Stored dataset items:
Start of Block
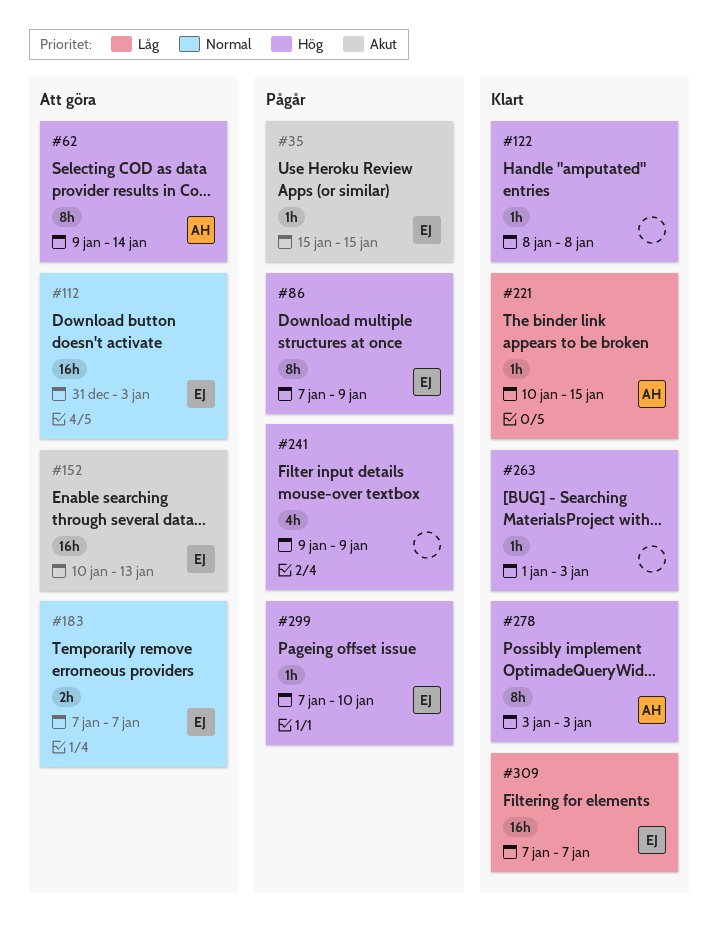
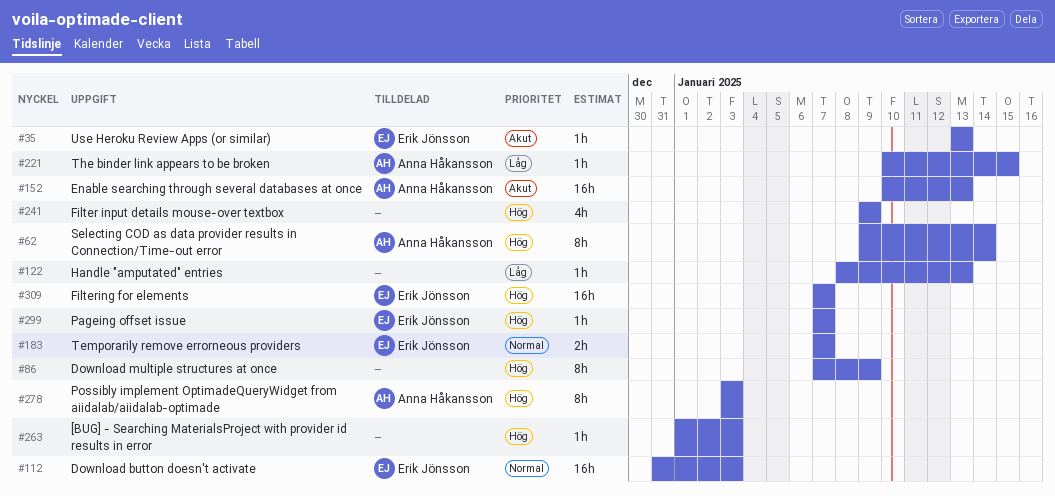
#35, start: Jan 15 -> Jan 13
#35, due: Jan 15 -> Jan 13
#86, owner: Erik Jönsson -> none
#122, priority: Hög -> Låg
#122, due: Jan 8 -> Jan 13
#152, owner: Erik Jönsson -> Anna Håkansson
#299, due: Jan 10 -> Jan 7
#309, priority: Låg -> Hög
End of Block
■ **WHAT THE TASK ASKS**:
Give every entry again as it is, dropping its pictures.

■ **SOLUTION TO THE PROBLEM**:
#35, start: Jan 15 -> Jan 13
#35, due: Jan 15 -> Jan 13
#86, owner: Erik Jönsson -> none
#122, priority: Hög -> Låg
#122, due: Jan 8 -> Jan 13
#152, owner: Erik Jönsson -> Anna Håkansson
#299, due: Jan 10 -> Jan 7
#309, priority: Låg -> Hög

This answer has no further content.